Suleiman, a ten-year-old boy from Darfur, looks like an old man. The war made him an old man
Suleiman was only four years old when he was walking with his brother Musa at the outskirts of Dar al Salam, north of Darfur, Sudan. It was in November 2006, one night when his favourite football team won an important championship match. Both brothers wanted to celebrate that victory with their friends. In secret, they kept a strange object they had found not far from home. It was a lost explosive from the Darfur civil war, which by chance had not yet detonated. And they, still in secret, couldn’t wait to make a great fight with that projectile. Musa, the elder brother, was in charge of setting fire to it and everything changed tragically. The output was not what they expected. One of his best friends died. And Suleiman, like others, suffered burns all over the body.
I met Suleiman six years after that accident. He had moved with his family to El Fasher, a larger city with better medical attention. And when I entered to his house, the boy ran to hide behind his father’s legs. With a bitter smile, the man explained his son was no longer the same since that explosion. He was ashamed to show his face. And he had reasons. When he discovered himself, he looked like a very old and tired man. He kept his gaze always on the ground, due to the shame.
Suleiman was one of the main characters of a report I was producing on the consequences of the war in Darfur. And the most serious is the large number of weapons (bombs, bullets, grenades and mines) abandoned around still to detonate. The fact is that militias and soldiers did not have enough with looting and chasing civilians, they also left their ‘shit’ scattered all over. So the main victims of their random detonations were boys and girls, who thought they had found a treasure on the sand.

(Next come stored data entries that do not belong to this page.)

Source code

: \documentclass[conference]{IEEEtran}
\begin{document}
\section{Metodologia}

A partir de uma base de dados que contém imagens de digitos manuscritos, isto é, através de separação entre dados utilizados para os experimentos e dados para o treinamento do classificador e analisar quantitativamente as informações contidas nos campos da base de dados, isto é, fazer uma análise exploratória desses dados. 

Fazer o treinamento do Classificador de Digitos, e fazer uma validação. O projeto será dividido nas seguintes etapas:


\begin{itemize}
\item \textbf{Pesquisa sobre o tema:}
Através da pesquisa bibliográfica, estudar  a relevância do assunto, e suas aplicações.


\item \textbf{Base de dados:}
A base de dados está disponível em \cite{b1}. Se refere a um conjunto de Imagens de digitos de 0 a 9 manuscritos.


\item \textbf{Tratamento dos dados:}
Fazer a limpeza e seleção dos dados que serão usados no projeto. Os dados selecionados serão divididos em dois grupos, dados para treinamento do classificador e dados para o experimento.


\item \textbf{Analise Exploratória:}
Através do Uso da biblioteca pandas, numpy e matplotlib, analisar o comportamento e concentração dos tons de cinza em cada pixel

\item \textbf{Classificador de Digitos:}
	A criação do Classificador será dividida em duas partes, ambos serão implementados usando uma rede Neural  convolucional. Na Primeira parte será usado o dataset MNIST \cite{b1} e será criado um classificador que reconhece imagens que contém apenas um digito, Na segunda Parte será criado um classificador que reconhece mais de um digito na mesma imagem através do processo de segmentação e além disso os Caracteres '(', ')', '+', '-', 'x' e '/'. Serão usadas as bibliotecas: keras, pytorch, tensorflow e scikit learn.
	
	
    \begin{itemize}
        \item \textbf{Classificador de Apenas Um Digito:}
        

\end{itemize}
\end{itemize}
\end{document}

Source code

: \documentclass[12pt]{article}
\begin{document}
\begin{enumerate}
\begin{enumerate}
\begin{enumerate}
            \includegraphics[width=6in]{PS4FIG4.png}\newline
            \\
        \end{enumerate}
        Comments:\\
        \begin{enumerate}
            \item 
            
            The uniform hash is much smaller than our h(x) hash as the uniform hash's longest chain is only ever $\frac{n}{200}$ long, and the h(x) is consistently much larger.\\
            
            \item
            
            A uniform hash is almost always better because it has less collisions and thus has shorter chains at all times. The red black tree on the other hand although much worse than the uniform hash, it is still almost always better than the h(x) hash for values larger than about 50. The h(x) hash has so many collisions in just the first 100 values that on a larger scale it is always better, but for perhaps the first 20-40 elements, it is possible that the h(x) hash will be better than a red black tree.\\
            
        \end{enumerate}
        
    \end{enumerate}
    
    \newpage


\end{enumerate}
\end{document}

The interview to Suleiman was hard. He barely answered my questions. I tried to convince him about the importance of the report to warn others about post-war problems in Darfur, but I had to pull his words with much patience. I could know that he still had motivation to study and move forward, although he will always regret to have fired that artefact.
And when I got closer to him with my camera to take a portrait, two hands from his face, he raised the eyes and looked directly to the camera. It seemed he was saying with his eyes: “yes, look at me, I am like that, so what?” Just after the portrait, Suleiman lowered his eyes again and went back to his embarrassment. For a few seconds, I got a a convincing and confident look. A very brave look.